• [Selected text]
That's a good thing for you to do. Whatever else you do, whatever else happens in your life and family, whether it's for better or for worse, for richer or for poorer, for you to worship God like this is the supreme priority of your life. Scripture says in John chapter 4 that God is seeking people to worship Him in spirit and in truth. And the question for you tonight is whether you will be that kind of person that God is looking for. Whether you will lay aside your preoccupation with earthly things and make this the preeminent priority of your heart. Whether you will make this the preeminent priority that you teach your children. Not the pursuit of wealth.

Wealth can come or go. Not the pursuit of earthly things. Not the pursuit, let me just be really blunt here, not the pursuit of athletics and all of those other things that can tend to creep in and just take over our lives like weeds in a garden. The question is whether you'll teach your family, whether you'll teach your boys and teach your girls that the preeminent priority of life is for you to worship God like this. And to worship Him exclusively through Christ, to love Christ, and to trust in Christ as the preeminent priority of life. You can look at Psalm 92 and say, if that's what I'll do, I'll know I'm doing a good thing. Because this is what God's Word declares to be good. You know, the goal of praise, this would be shocking to some, it won't be shocking to you, the goal of praise is not to make us feel good emotionally. We might respond and it might make us feel good, but that's not the primary goal of worship at all. The primary goal of worship is to ascribe to God the honor that is due to His name for His love and His faithfulness and His goodness to His people. That is why we praise God. It's because it's what He deserves, it's what He assigns value to, and so whether I come away feeling good about it or not is utterly secondary. That's not the point.

• [Collected material]

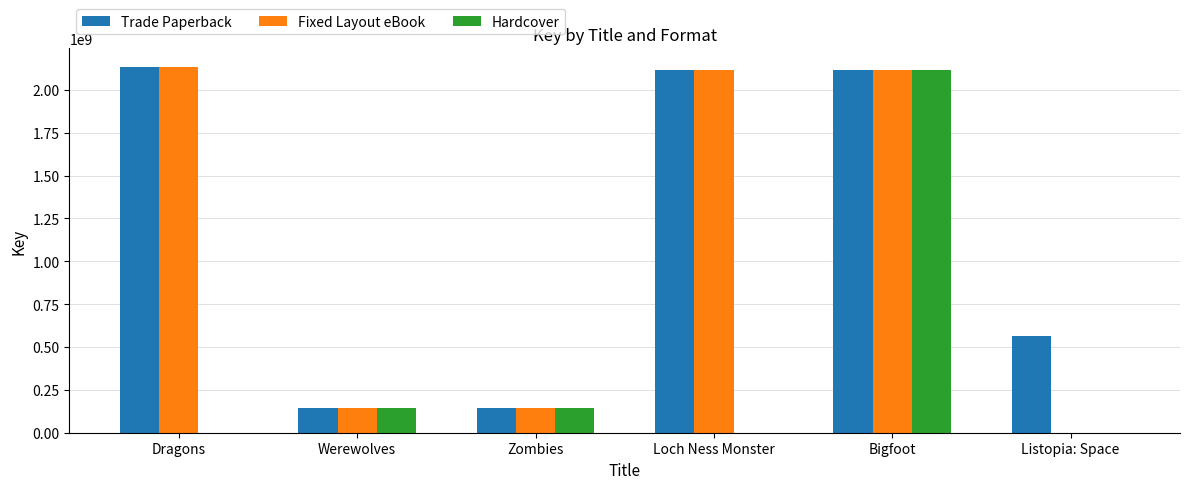

Between Dragons and Listopia: Space, which series saw the biggest shift?

Fixed Layout eBook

• [Assignment]
Swap "supreme priority" for "highest priority" in the passage on worship above, starting at "That's a good" and ending at "pursuit of wealth.", and give that stretch again.

• [Response to this task]
That's a good thing for you to do. Whatever else you do, whatever else happens in your life and family, whether it's for better or for worse, for richer or for poorer, for you to worship God like this is the highest priority of your life. Scripture says in John chapter 4 that God is seeking people to worship Him in spirit and in truth. And the question for you tonight is whether you will be that kind of person that God is looking for. Whether you will lay aside your preoccupation with earthly things and make this the preeminent priority of your heart. Whether you will make this the preeminent priority that you teach your children. Not the pursuit of wealth.